Standard Search: a search engine for standard.site posts

31 January 2026

The other day I put a search engine online which attempts to index all articles in the Atmosphere conforming to the standard.site lexicon: Standard Search

In practice this mostly covers people blogging on sites like pckt.blog or leaflet.pub but also independent websites like mine that have gone out of their way to integrate with ATProto. This is rapidly growing in popularity—when I first launched the search engine a few days ago there were around 3900 indexed documents and today there are 4122.

This was a relatively easy job as far as search engines go. Between the ATProto firehose and the relay's ability to list all repos with a particular collection, there is no great technical hurdle to find all the standard.site records that exist on the network and the process is entirely automated by tap. This means that no crawling is required for discovery.

Tap is a standalone service that's designed to be consumed over an HTTP API, which means you can use it from basically any programming environment. Since I'm a fan of Rust I previously built the library tapped. This hides the fiddly details of running tap, making requests and parsing the JSON events.

The search and indexing part wasn't particularly tough either because I could use tantivy. This is basically a pure Rust equivalent of Lucene and it works incredibly well. It even handles generating the snippets of text highlighting where the keywords appear in the text. For documents that don't include any content in the AT record I scraped the HTML and ran it through dom_smoothie to get the text. The existing AT blogging platforms all seem to have plaintext fields in their content data so I extract and index those.

The main part that doesn't come off-the-shelf is verification. Standard.site has a two-part verification check. The AT record points to the page's URL, and the HTML at that URL needs to have a <link> tag pointing back to that same AT record to prove ownership. There's also a publication record which is verified against a .well-known URL. Therefore to prevent any forged records there is a bit of scraping required for each discovered post. Of course, at this early stage nobody (to my knowledge) is actually trying to forge anything. Verification failures mostly occur because someone didn't realise that they needed to add <link> tags. (If you want to check your own implementation I built an online validator).

Then there is the matter of validating the standard.site records themselves. Technically I don't need to do this: if I'm able to parse out the fields I need and the scraping checks succeed, then that would be enough to index the documents. However, in the spirit of encouraging correctness the search engine is actually pretty pedantic. It uses jacquard-lexicon to validate the record which confirms that the lexicon matches both structurally (having the right fields) and in terms of constraints. In practice these constraints are sometimes not observed, particularly the maximum number of graphemes in a post's description field (300). Documents that don't conform exactly are skipped from indexing.

One unknown at this stage is when there will be problems with spam or otherwise problematic content showing up in the index.
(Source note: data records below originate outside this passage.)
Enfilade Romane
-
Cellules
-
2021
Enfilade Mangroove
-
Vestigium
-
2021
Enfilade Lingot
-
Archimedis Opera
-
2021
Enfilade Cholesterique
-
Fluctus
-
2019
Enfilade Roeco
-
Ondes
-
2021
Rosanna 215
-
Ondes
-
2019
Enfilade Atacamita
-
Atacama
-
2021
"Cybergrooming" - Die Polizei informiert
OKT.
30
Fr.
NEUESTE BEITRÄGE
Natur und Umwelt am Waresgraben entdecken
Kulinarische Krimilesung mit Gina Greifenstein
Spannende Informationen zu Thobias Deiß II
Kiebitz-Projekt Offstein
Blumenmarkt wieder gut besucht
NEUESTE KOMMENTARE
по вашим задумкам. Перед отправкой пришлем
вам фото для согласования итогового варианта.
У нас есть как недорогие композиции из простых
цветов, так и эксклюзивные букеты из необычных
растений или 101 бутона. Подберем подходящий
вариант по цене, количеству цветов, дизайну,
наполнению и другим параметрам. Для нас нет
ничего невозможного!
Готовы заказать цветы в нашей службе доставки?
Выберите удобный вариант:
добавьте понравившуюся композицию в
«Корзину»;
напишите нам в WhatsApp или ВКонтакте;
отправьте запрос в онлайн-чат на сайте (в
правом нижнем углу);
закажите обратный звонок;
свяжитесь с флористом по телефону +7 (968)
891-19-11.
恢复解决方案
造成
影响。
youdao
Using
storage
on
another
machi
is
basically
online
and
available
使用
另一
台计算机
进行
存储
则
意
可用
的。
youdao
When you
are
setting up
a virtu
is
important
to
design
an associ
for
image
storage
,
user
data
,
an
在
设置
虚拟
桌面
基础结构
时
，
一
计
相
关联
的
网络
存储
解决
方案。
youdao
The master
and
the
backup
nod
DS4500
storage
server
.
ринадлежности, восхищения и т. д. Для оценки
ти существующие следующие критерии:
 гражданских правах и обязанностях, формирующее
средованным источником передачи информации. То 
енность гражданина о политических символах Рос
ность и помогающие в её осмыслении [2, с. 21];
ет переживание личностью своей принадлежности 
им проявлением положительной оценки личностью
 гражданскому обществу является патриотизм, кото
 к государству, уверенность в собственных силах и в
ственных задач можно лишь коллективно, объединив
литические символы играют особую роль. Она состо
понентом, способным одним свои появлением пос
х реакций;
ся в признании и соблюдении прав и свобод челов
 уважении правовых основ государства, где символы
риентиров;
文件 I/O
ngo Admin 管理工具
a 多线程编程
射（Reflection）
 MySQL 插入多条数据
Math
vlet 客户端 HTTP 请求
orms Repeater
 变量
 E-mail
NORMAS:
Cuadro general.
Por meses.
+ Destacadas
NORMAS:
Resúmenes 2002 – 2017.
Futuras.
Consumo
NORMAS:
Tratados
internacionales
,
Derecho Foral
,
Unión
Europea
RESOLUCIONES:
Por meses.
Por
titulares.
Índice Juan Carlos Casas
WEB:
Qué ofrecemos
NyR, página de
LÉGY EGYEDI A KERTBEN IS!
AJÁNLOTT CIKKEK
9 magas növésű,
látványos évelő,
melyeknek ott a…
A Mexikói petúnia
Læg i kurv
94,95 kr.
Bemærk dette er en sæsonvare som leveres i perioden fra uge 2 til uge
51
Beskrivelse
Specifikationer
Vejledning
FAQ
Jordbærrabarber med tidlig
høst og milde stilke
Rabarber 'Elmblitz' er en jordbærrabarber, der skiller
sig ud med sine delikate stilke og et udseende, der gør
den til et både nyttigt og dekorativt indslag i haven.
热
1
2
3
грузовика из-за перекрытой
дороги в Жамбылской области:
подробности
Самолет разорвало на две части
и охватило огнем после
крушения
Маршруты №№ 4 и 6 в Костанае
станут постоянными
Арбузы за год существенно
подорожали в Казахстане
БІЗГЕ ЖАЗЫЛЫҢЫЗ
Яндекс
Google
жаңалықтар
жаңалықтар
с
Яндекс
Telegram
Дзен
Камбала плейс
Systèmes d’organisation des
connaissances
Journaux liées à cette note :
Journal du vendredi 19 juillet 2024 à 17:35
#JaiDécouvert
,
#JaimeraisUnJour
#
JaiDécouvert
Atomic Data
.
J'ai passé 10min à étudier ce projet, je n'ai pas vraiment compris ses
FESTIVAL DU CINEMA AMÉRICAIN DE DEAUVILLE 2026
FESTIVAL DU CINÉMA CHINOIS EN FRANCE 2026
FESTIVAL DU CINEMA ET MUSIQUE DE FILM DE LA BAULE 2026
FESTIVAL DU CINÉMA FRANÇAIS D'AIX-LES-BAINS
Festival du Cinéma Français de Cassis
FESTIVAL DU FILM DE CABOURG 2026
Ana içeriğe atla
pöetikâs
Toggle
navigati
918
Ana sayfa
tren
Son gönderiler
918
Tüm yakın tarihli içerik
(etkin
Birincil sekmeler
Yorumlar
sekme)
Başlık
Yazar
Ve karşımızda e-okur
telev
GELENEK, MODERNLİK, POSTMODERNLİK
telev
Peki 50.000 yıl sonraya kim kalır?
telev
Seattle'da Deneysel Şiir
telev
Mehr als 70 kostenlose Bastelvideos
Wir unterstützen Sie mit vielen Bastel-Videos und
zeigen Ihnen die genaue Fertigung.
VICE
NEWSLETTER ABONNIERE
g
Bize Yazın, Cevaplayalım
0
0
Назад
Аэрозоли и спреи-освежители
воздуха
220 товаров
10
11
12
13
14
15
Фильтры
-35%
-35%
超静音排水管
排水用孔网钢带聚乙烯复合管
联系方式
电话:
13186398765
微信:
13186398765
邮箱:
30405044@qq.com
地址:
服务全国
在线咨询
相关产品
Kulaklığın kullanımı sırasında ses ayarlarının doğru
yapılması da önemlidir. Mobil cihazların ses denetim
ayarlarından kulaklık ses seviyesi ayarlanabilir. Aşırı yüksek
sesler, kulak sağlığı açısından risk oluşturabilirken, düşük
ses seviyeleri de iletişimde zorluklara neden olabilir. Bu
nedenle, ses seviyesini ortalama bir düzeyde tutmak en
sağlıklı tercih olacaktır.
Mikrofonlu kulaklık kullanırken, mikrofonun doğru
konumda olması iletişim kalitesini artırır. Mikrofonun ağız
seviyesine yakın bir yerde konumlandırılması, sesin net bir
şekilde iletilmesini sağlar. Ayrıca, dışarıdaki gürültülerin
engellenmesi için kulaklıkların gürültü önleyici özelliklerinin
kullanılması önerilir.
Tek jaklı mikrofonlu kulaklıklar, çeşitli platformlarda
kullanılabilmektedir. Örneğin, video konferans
I speculate that strict verification might keep a lid on this for a while. It's a little bit fiddly to get it right on your own and if a spammer is using a hosted platform they're likely to get kicked off anyway. I'll decide what to do if and when that happens.

One mildly embarassing thing: when I announced this I didn't realise that there already was a search engine for standard.site posts: pub-search.waow.tech by @zzstoatzz.io. That's no reason not to have a go making my own but it might have been nice of me to acknowledge that it wasn't a new concept.

Now that it's there, there are more things I could play with when I have time: language detection and filtering, vector search, things like that. We'll see what happens.